[[ Data excerpts, beginning ]]
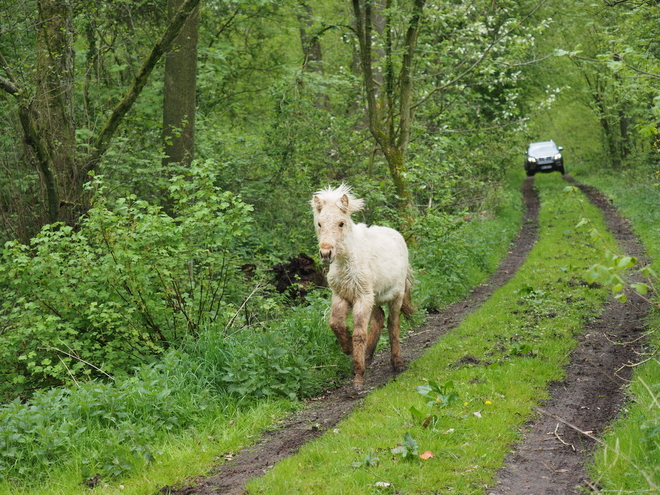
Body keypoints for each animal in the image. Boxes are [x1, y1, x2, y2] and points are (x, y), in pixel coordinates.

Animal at [310, 184, 412, 390]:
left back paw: (397, 363)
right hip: (374, 299)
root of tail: (397, 234)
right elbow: (336, 324)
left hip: (394, 297)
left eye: (341, 223)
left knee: (393, 323)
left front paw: (358, 377)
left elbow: (358, 334)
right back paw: (368, 356)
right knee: (379, 319)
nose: (326, 253)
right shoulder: (341, 296)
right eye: (320, 223)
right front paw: (348, 349)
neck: (348, 262)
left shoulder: (361, 297)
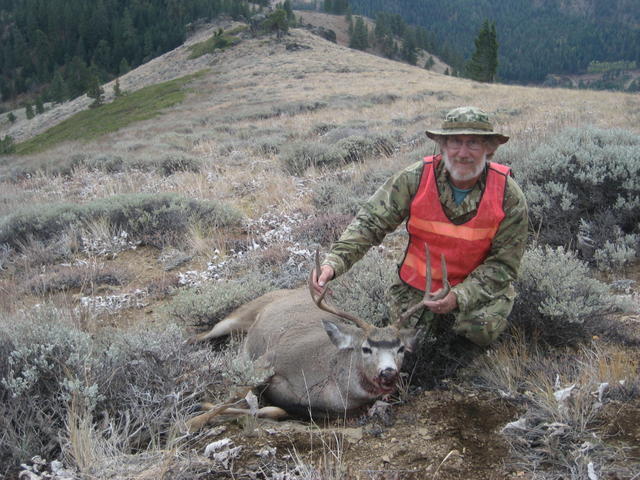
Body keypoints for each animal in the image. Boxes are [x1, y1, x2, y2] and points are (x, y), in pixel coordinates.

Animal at [191, 246, 450, 422]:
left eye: (401, 348)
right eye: (365, 348)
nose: (388, 372)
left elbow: (275, 409)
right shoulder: (272, 356)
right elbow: (233, 394)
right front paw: (193, 419)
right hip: (238, 316)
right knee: (200, 337)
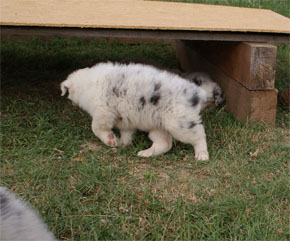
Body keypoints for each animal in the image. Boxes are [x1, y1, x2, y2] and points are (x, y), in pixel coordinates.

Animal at [60, 62, 224, 160]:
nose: (71, 102)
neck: (87, 84)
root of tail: (198, 93)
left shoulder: (103, 111)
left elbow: (97, 128)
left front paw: (110, 140)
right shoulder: (125, 121)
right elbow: (126, 134)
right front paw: (122, 144)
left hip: (180, 124)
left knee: (199, 136)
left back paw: (202, 154)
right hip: (157, 126)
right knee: (165, 143)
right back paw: (146, 153)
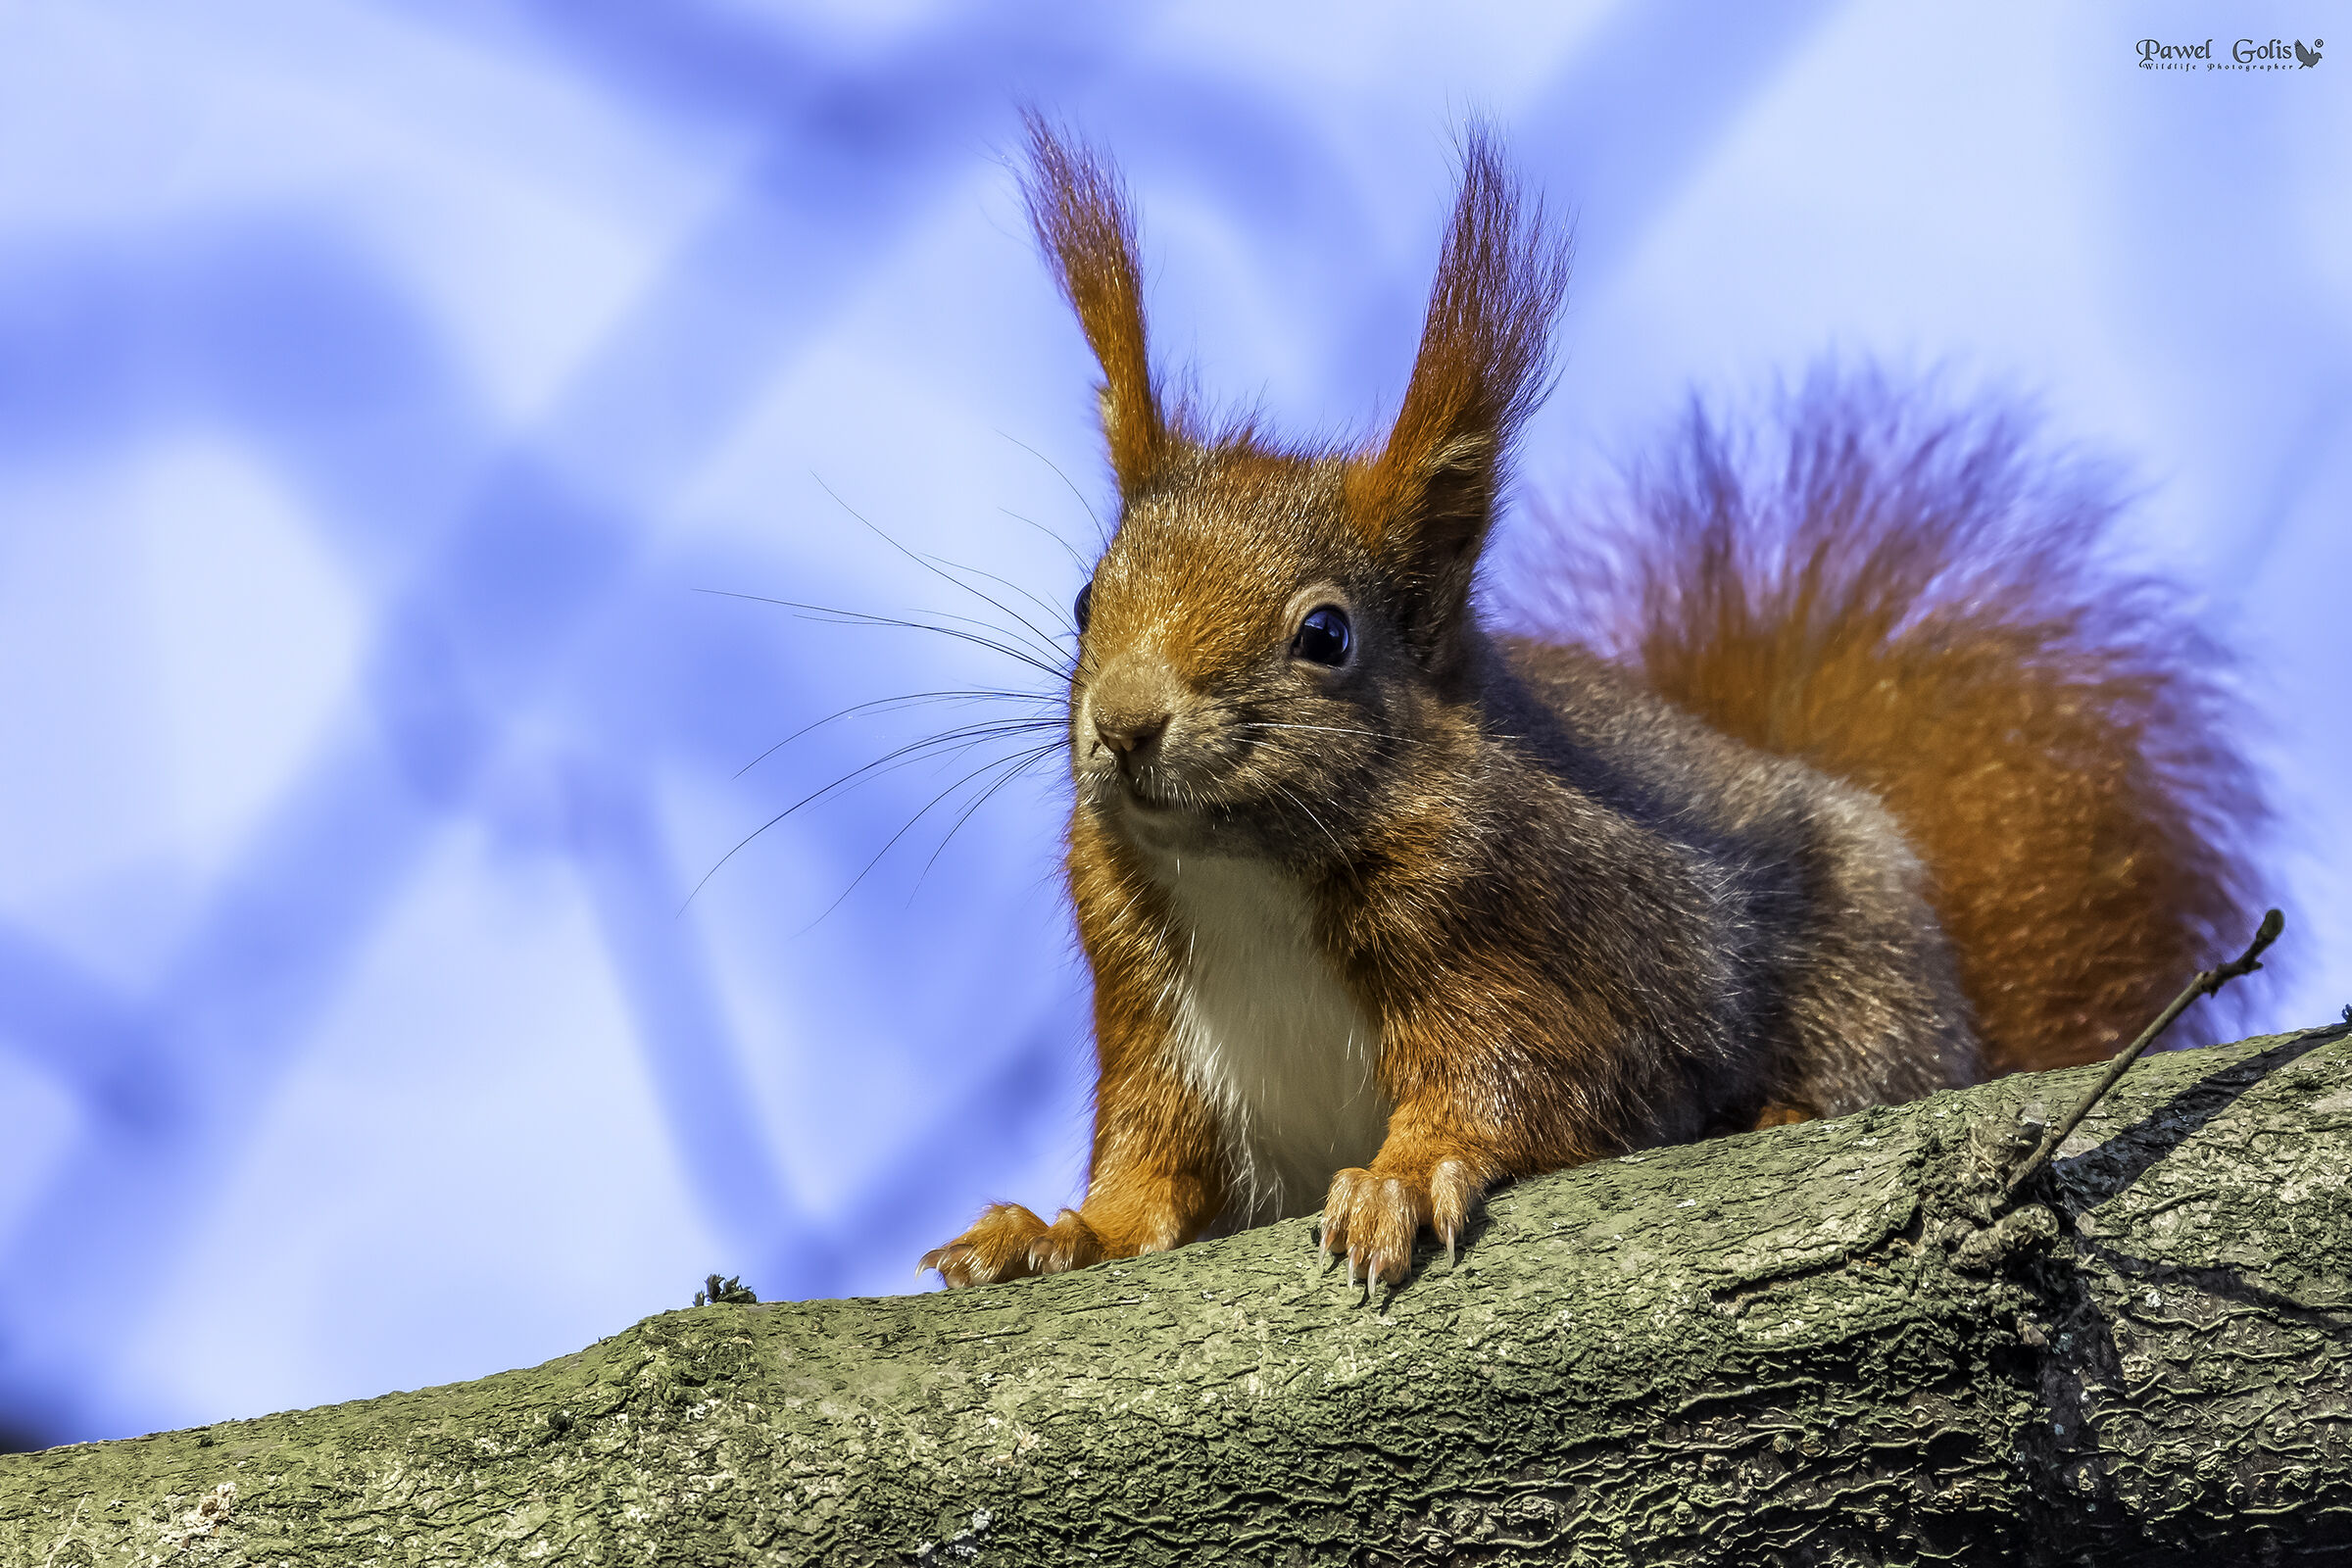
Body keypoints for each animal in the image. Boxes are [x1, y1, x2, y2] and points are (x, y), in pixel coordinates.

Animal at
[[ Data excerpts, end ]]
■ The problem
Your task is to reproduce exactly the lines from the start of the data above through the line containing "left elbow: (275, 409)", leaving every picture out.

■ Solution for this task
Body keypoints for each animal in the image. Boxes are [x1, y1, x2, y2] and points are (x, y), in pixel coordinates.

Animal at [310, 184, 412, 390]:
left back paw: (397, 363)
right hip: (374, 299)
root of tail: (397, 234)
right elbow: (336, 324)
left hip: (394, 297)
left eye: (341, 223)
left knee: (393, 323)
left front paw: (358, 377)
left elbow: (358, 334)
right back paw: (368, 356)
right knee: (379, 319)
nose: (326, 253)
right shoulder: (341, 296)
right eye: (320, 223)
right front paw: (348, 349)
neck: (348, 262)
left shoulder: (361, 297)
Body keypoints for each animal in the image. Boxes are [x1, y1, x2, y2] and points are (x, y), in pixel coordinates.

Animal at [191, 246, 450, 422]:
left eye: (401, 348)
right eye: (365, 348)
nose: (388, 372)
left elbow: (275, 409)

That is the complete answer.